AMD EPYC 7002 Server Processors Reportedly Harbour a Bug Impacting Core Stability After 1044 Days of Uptime
Click here to post a comment for AMD EPYC 7002 Server Processors Reportedly Harbour a Bug Impacting Core Stability After 1044 Days of Uptime on our message forum
schmidtbag
I'm not sure how I feel about this.
On one hand, it's highly unacceptable in the sense that this is a server CPU, where reliability and uptime really matters, regardless of needing to reboot for the sake of security. Even worse that AMD has no intention to fix it, since from what I can tell, it's a firmware bug.

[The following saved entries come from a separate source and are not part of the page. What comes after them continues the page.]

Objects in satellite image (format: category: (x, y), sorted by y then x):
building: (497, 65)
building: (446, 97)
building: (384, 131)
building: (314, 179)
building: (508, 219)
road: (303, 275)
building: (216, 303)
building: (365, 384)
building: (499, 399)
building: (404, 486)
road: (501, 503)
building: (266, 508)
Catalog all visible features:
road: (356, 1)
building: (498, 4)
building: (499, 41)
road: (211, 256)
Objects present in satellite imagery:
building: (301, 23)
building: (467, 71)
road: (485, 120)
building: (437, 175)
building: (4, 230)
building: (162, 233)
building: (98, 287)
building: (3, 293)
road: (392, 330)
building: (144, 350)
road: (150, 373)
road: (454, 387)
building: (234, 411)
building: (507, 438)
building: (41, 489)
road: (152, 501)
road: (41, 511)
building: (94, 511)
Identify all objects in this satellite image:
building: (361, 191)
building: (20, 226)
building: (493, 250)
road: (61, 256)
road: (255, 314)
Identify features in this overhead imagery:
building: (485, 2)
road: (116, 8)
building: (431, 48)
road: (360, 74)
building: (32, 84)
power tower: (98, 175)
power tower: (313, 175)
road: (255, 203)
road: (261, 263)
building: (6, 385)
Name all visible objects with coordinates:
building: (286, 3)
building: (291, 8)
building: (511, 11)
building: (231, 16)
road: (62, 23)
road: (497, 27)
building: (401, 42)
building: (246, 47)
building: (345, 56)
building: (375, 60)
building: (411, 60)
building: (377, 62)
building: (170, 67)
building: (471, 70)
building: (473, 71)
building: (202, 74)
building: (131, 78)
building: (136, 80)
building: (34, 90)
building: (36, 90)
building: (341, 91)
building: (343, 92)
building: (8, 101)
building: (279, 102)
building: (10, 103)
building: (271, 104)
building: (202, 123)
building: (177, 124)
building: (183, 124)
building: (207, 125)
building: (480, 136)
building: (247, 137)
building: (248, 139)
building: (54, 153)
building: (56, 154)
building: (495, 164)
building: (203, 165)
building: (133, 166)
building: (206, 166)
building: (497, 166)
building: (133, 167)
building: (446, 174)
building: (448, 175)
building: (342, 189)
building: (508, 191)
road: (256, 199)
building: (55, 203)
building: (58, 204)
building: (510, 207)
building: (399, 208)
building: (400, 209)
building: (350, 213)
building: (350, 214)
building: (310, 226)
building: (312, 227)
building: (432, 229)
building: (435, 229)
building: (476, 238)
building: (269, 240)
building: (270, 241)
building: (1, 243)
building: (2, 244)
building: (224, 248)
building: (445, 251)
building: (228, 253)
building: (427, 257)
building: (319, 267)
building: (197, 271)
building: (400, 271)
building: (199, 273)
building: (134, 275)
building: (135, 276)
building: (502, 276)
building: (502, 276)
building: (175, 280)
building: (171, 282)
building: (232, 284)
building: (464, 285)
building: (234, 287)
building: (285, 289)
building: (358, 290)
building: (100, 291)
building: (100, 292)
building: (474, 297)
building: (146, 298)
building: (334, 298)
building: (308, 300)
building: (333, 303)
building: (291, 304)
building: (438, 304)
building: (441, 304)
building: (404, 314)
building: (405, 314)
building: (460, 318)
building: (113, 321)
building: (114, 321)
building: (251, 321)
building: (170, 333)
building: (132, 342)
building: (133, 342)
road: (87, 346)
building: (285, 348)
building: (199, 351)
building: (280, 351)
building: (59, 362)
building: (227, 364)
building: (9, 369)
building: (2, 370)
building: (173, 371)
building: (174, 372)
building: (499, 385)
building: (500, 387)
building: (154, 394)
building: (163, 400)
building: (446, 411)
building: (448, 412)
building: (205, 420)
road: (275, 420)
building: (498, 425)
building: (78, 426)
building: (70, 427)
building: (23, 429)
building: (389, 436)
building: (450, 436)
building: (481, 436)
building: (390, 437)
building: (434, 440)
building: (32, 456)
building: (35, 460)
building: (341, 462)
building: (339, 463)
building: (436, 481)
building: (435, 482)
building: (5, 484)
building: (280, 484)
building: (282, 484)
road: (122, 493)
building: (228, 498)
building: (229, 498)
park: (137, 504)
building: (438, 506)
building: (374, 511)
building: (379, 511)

On the other hand, I don't really understand in what situation a server would ever need C6, to the point that I'm kind of confused why it has that to begin with*. I assume that it's possible for a whole core cluster to basically be put to sleep, but at that point: why bother with such a high-end CPU if you're not even going to use it?
* This sleep state might have been intended for desktop/laptop parts and "tricked up" to server parts, simply because "why not?", but that to me suggests Ryzen parts will also have this bug. However, I find it even more unlikely for a laptop or desktop to stay on for that long.
Though I have to say: who managed to pull off nearly 3 years of uptime? Even with backup power, that's uncommon.
Lebon30
That's an oddly specific time. That's a little less than 3 years (51 days short).
So, if the server never rebooted for any reason (not even server updates) for 1044 days, it's either "holy crap" level of stability or there's also lack of maintenance.
I know they are meant for stability but top tier reliability server never advertise 100% uptime. It always has been a max of 99.999999999% (the number of 9 matters) per year. So, in the few minutes the server is down, it would reset this bug.
Also, as long as server admins that have these chips know about this bug, they could just schedule a system update around that time (such as OS update) and have a planned reboot. And voilà, the timer is rebooted to 0.
Also, CC6... if your servers use this and it has not been disabled, you fail as a server admin imo. That's just a recipe for downtime.
Also, AMD, FFS. That seems so trivial to fix for your engineers.
Even for a server chip, that seems unlikely as well to not reboot at least once in 3 years.
Astyanax
user1
since disabling c6 mitigates the problem , pretty much a nothing burger, worst case your using a few more watts at idle, unlikely to effect boost much , since epyc chips dont boost that high to begin with.
Alessio1989
Hard part is test for 3 years before release a hardware. Even server farm should get kernel patches in 3 years and a reboot..
C6 state is important for servers to spare power. Power is the main cost on servers. Especially since last year.
vestibule
Its the millennium bug and its found a new home. 🙄
schmidtbag
TLD LARS
I would say that is the definition of good enough.
A server would only need to restart once maybe twice in its normal lifespan, before it most likely would be retired.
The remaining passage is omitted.